Under the CRM program, the methodology was tested in case studies, courses and workshops, then further developed and simplified so that smaller institutions with limited time, resources and knowledge can also gain insight into their own situation. To this end knowledge must be generated to qualify or quantify the various risks and ultimately made available in a usable form. This process was carried out in a number of projects under the program. Knowledge development and deployment of the indemnity scheme also fell under this program. The field of security risks and calamities was covered in collaboration with the Safe Heritage programme.
The before-mentioned knowledge and instruments are for the most part collated in the Digital Collection Risk Management Manual. This describes the methodology step-by-step, provides instruments for conducting a risk analysis and sets out the available information on the ten most important damage factors. In this way, the user is able to carry out a risk analysis with their team. The Manual helps in formulating the right questions for external experts.

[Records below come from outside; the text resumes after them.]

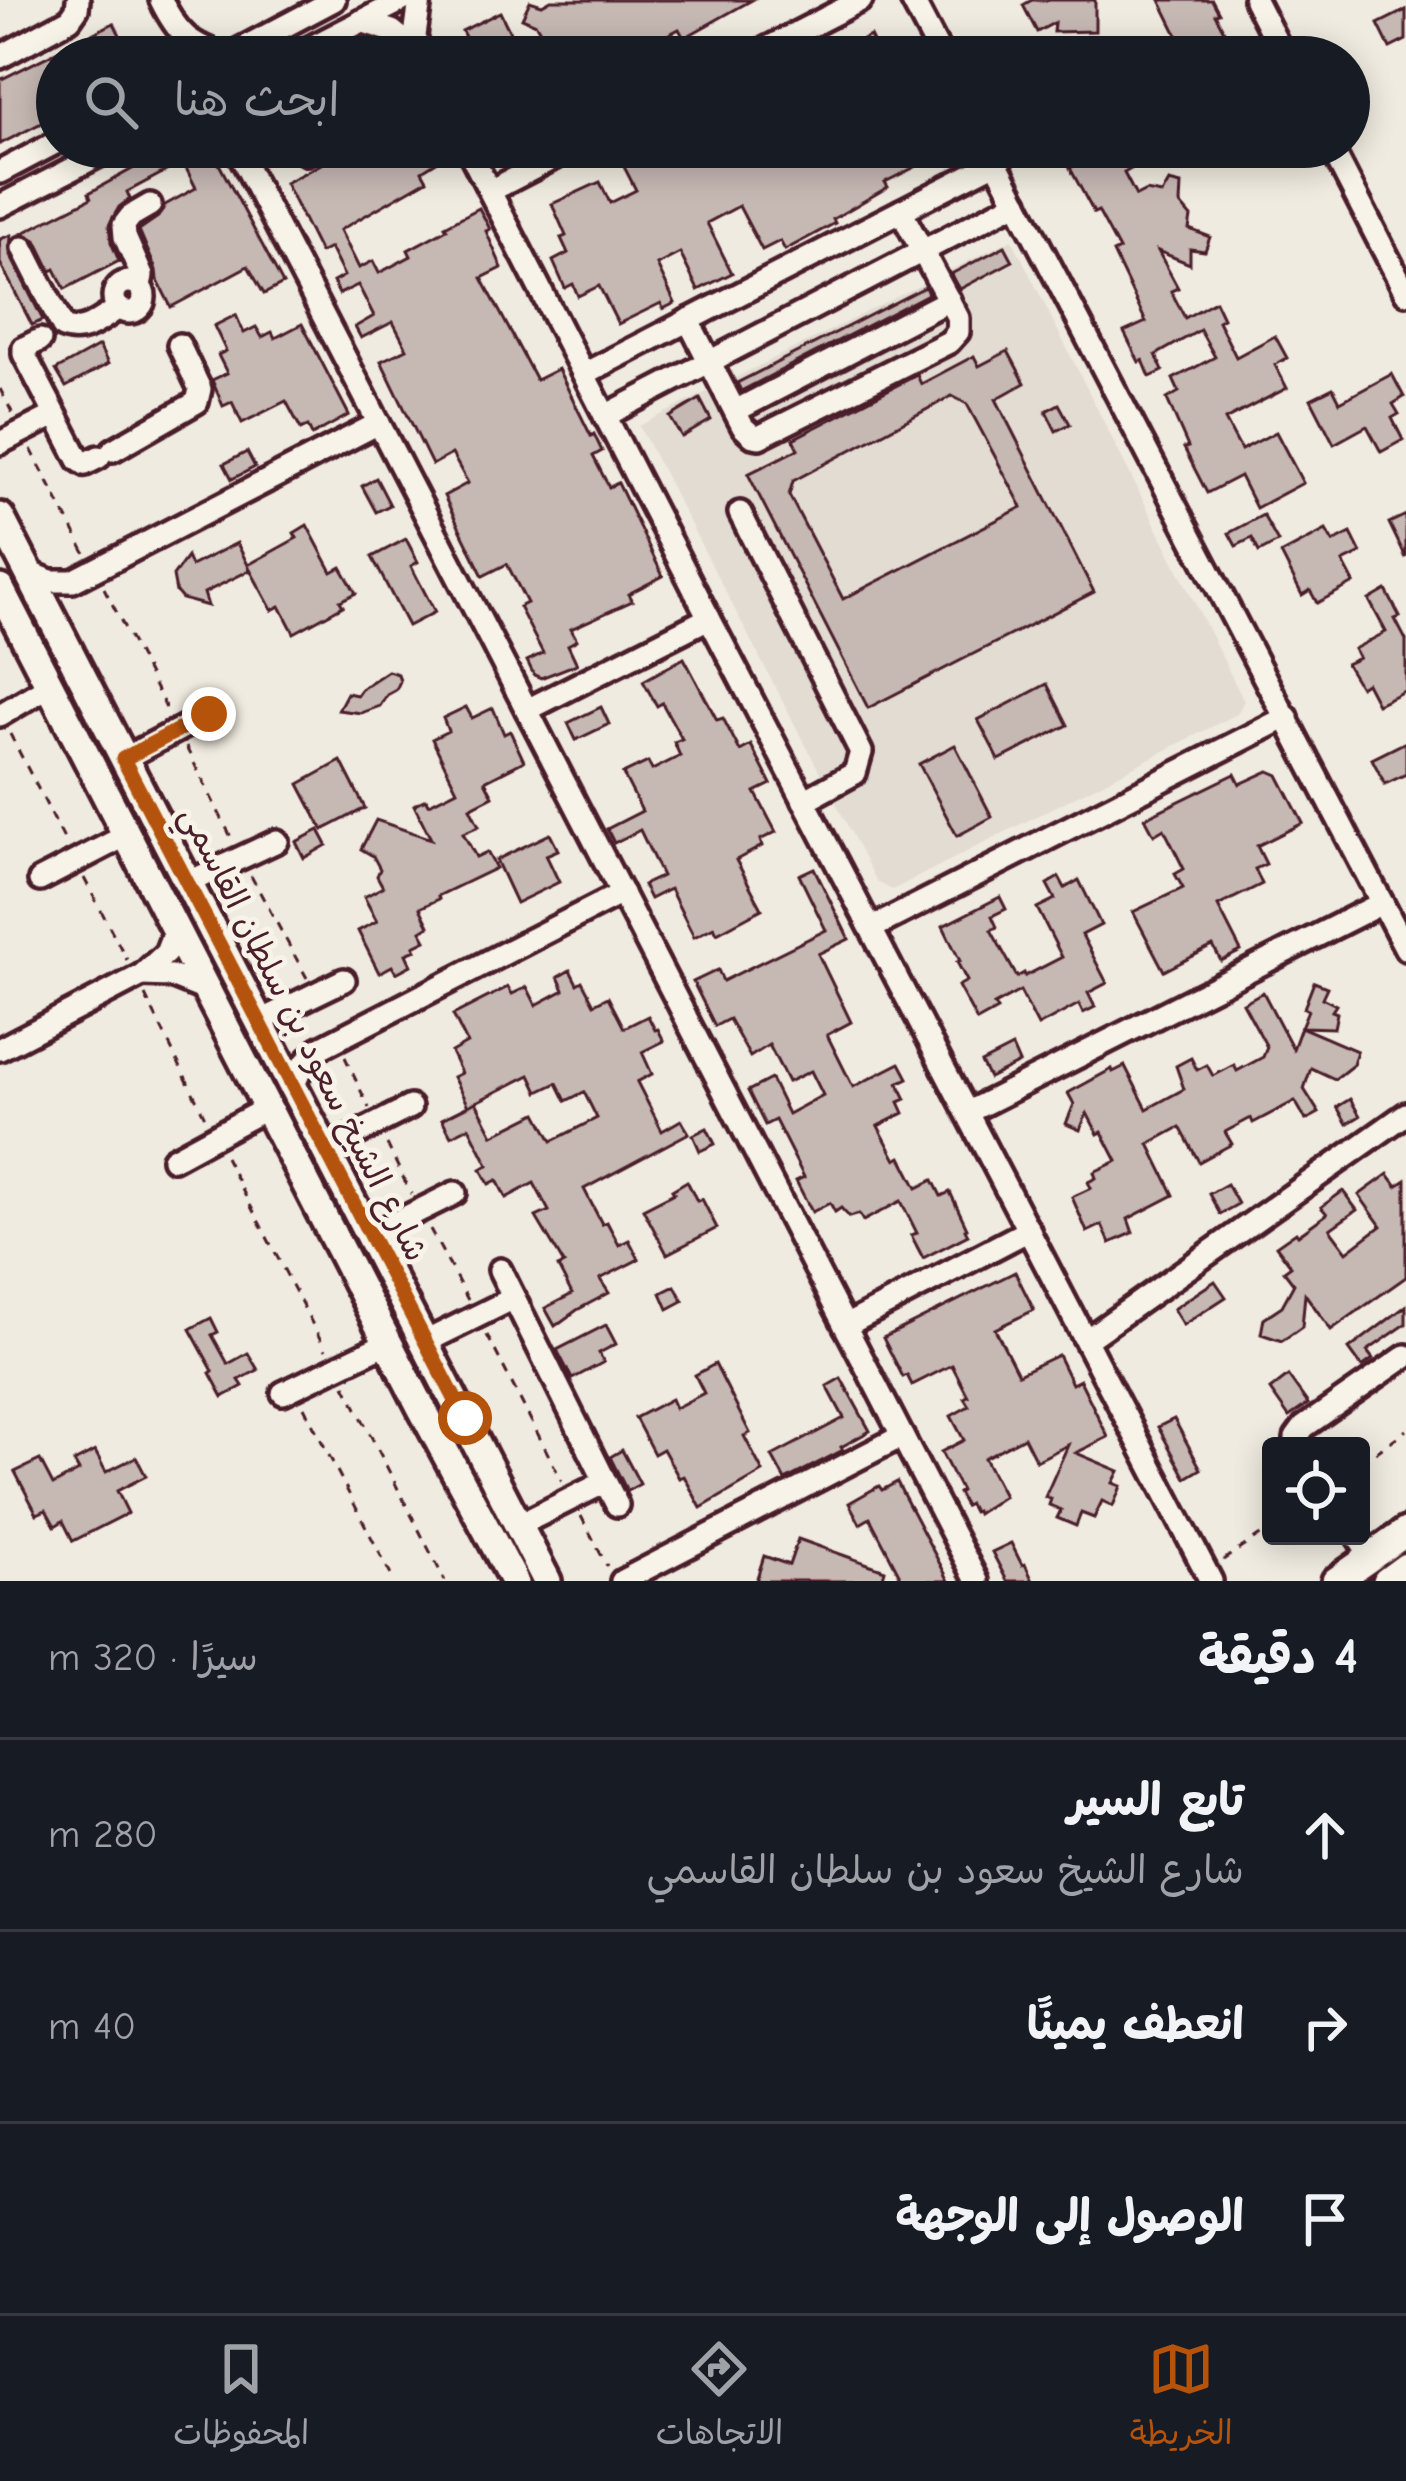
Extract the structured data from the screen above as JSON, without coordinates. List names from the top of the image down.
{
  "streets": {
    "main road": ["شارع الشيخ سعود بن سلطان القاسمي"]
  },
  "page": {
    "search": "ابحث هنا",
    "heading": ["4 دقيقة", "سيرًا · 320 m"],
    "list": [
      ["تابع السير", "شارع الشيخ سعود بن سلطان القاسمي", "280 m"],
      ["انعطف يمينًا", "40 m"],
      "الوصول إلى الوجهة"
    ],
    "nav": ["الخريطة", "الاتجاهات", "المحفوظات"]
  }
}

Two projects under the program were intended to generate data to aid in assessing risk scenarios and to determine extent of risk. On the one hand quantitative information was collected for events that could lead to loss of value (damage factors of fire, theft and vandalism, mechanical forces and water), and on the other, degradation processes (damage factors of climate, light, mechanical forces vibration and air pollution/dust). In addition, a model was developed under the Cost Effectiveness project for determining the cost-effectiveness of conservation measures.
Research on Paper
Finally the Metamorfoze project (National Programme for the Conservation of Paper Heritage) sought solutions for the preservation and treatment of original paper documents. The research focused on inherent deterioration such as ink corrosion, the usefulness (or uselessness) of air purification in depots and the development of a portable instrument for the on-the-spot determination of light sensitivity of objects.
The CRM programme concluded in 2012 with the meeting Reducing Risks to Heritage in collaboration with ICCROM and CCI.